** Records for the task follows **

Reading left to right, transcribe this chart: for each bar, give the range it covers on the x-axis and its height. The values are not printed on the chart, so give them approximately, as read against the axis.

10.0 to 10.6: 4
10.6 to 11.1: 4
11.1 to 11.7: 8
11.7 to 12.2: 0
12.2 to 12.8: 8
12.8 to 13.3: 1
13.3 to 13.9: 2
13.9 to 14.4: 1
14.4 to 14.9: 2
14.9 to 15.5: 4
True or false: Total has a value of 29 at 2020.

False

** End of Records for the task **
** Records for the task follows **

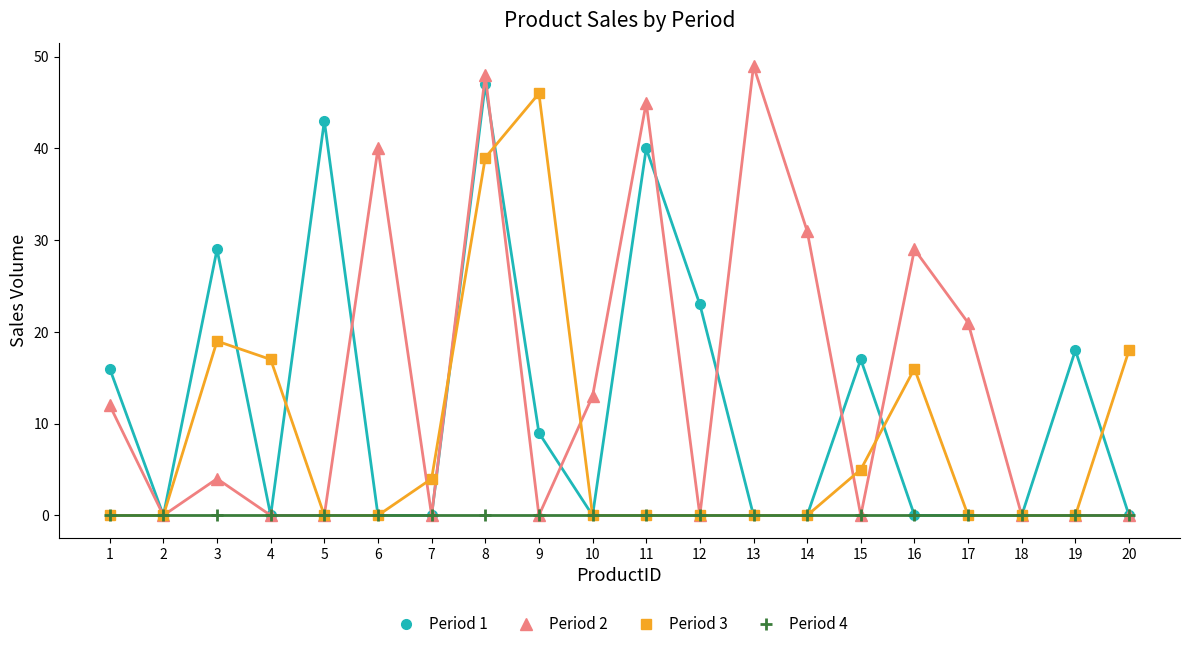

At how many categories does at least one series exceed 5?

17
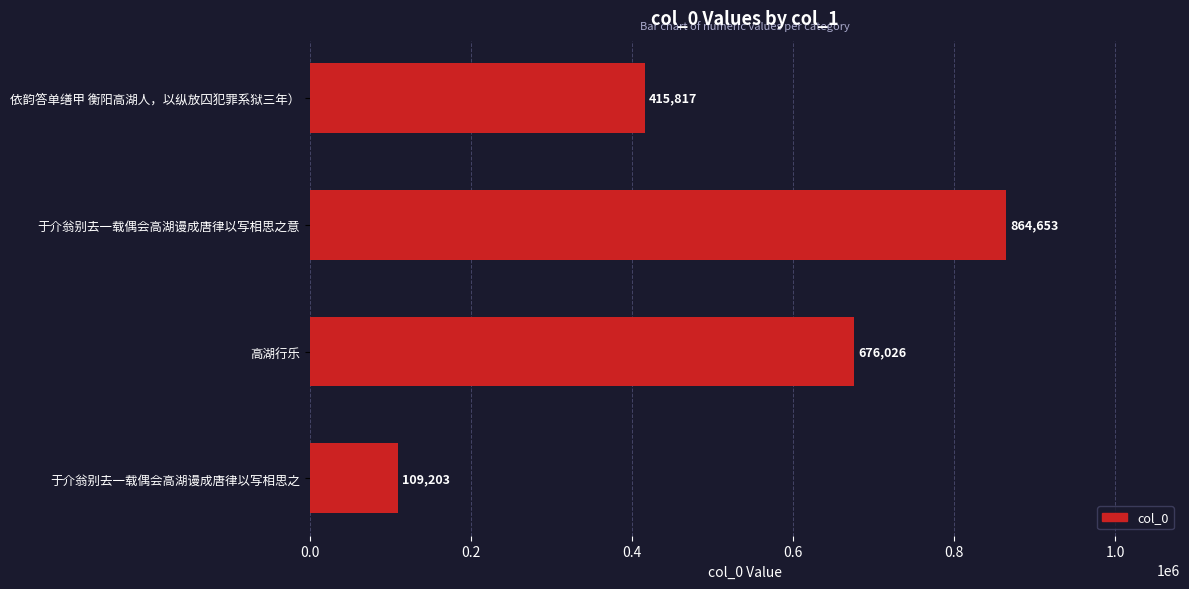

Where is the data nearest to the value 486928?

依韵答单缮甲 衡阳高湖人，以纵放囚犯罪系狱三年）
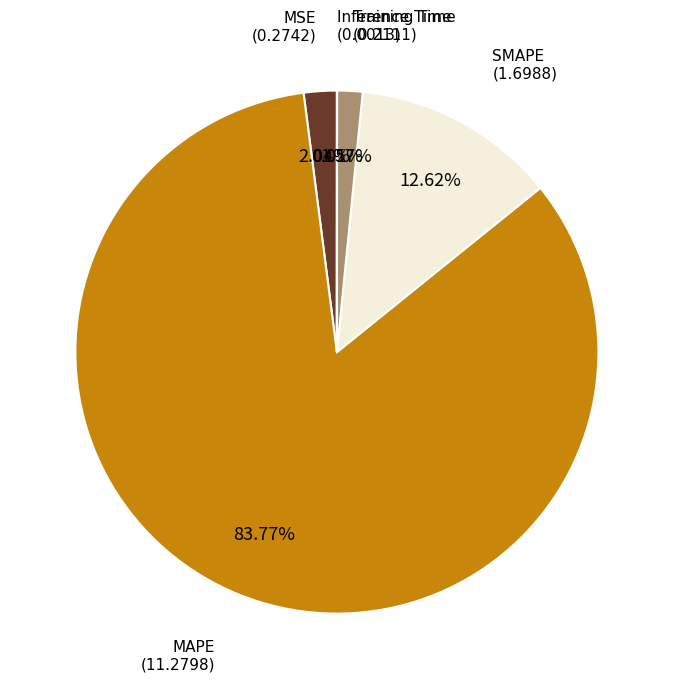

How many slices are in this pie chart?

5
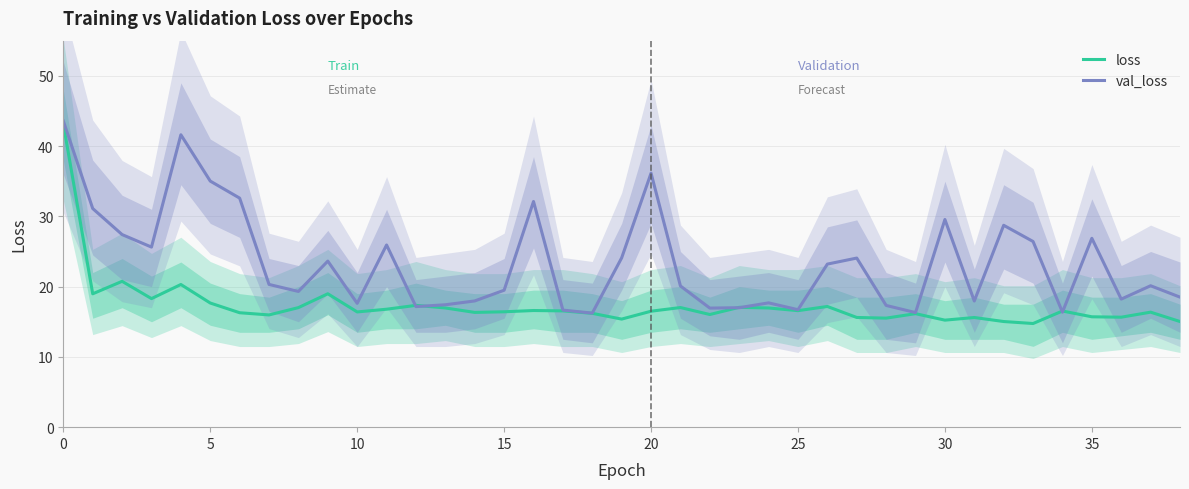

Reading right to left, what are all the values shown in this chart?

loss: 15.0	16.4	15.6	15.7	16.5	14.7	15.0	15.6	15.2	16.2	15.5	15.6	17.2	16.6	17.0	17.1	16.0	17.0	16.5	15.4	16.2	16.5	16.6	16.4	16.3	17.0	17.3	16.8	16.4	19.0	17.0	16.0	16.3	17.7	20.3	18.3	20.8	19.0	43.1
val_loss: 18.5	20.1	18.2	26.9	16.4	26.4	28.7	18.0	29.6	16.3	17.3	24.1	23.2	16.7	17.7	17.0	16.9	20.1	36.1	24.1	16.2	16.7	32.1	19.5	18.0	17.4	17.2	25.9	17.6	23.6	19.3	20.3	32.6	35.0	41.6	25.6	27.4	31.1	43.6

** End of Records for the task **

### Written task:
Copy the lines word for word, from the line containing "How many slices are in this pie chart?" through the line containing "Reading right to", both included. Leave the pictures out of your copy.

### Exercise output:
How many slices are in this pie chart?

5

Reading right to left, what are all the values shown in this chart?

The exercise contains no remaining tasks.